### Raw data
**********
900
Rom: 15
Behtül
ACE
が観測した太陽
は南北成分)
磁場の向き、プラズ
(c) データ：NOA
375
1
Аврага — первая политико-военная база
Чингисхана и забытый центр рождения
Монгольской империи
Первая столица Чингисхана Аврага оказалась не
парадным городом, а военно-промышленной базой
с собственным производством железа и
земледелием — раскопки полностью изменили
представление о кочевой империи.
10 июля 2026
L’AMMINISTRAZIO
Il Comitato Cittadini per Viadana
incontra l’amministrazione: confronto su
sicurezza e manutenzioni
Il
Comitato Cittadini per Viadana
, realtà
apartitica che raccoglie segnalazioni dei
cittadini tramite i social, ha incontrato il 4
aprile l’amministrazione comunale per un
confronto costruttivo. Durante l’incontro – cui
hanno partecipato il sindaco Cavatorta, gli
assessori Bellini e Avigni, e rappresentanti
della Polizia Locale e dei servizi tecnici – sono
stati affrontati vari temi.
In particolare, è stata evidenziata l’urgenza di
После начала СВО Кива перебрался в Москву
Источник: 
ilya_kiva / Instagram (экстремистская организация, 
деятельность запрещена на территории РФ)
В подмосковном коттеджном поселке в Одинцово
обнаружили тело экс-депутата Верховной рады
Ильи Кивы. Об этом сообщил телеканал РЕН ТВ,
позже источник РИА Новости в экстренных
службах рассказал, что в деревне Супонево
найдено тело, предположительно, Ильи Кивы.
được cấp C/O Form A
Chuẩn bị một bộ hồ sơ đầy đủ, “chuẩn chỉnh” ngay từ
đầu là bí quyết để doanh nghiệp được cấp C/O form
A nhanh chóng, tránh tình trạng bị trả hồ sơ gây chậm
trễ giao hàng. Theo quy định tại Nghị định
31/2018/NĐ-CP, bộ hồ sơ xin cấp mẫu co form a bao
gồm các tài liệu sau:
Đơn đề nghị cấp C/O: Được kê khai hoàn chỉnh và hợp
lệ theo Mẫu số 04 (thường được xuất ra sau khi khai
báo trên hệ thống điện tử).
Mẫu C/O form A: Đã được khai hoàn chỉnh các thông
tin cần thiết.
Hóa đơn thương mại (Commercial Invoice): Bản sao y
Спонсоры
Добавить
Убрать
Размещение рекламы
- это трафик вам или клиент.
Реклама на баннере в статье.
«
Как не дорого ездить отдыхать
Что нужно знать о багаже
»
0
**********
### Exercise requirements
Print each line of the data exactly. Keep all of it.

### Problem solution
900
Rom: 15
Behtül
ACE
が観測した太陽
は南北成分)
磁場の向き、プラズ
(c) データ：NOA
375
1
Аврага — первая политико-военная база
Чингисхана и забытый центр рождения
Монгольской империи
Первая столица Чингисхана Аврага оказалась не
парадным городом, а военно-промышленной базой
с собственным производством железа и
земледелием — раскопки полностью изменили
представление о кочевой империи.
10 июля 2026
L’AMMINISTRAZIO
Il Comitato Cittadini per Viadana
incontra l’amministrazione: confronto su
sicurezza e manutenzioni
Il
Comitato Cittadini per Viadana
, realtà
apartitica che raccoglie segnalazioni dei
cittadini tramite i social, ha incontrato il 4
aprile l’amministrazione comunale per un
confronto costruttivo. Durante l’incontro – cui
hanno partecipato il sindaco Cavatorta, gli
assessori Bellini e Avigni, e rappresentanti
della Polizia Locale e dei servizi tecnici – sono
stati affrontati vari temi.
In particolare, è stata evidenziata l’urgenza di
После начала СВО Кива перебрался в Москву
Источник: 
ilya_kiva / Instagram (экстремистская организация, 
деятельность запрещена на территории РФ)
В подмосковном коттеджном поселке в Одинцово
обнаружили тело экс-депутата Верховной рады
Ильи Кивы. Об этом сообщил телеканал РЕН ТВ,
позже источник РИА Новости в экстренных
службах рассказал, что в деревне Супонево
найдено тело, предположительно, Ильи Кивы.
được cấp C/O Form A
Chuẩn bị một bộ hồ sơ đầy đủ, “chuẩn chỉnh” ngay từ
đầu là bí quyết để doanh nghiệp được cấp C/O form
A nhanh chóng, tránh tình trạng bị trả hồ sơ gây chậm
trễ giao hàng. Theo quy định tại Nghị định
31/2018/NĐ-CP, bộ hồ sơ xin cấp mẫu co form a bao
gồm các tài liệu sau:
Đơn đề nghị cấp C/O: Được kê khai hoàn chỉnh và hợp
lệ theo Mẫu số 04 (thường được xuất ra sau khi khai
báo trên hệ thống điện tử).
Mẫu C/O form A: Đã được khai hoàn chỉnh các thông
tin cần thiết.
Hóa đơn thương mại (Commercial Invoice): Bản sao y
Спонсоры
Добавить
Убрать
Размещение рекламы
- это трафик вам или клиент.
Реклама на баннере в статье.
«
Как не дорого ездить отдыхать
Что нужно знать о багаже
»
0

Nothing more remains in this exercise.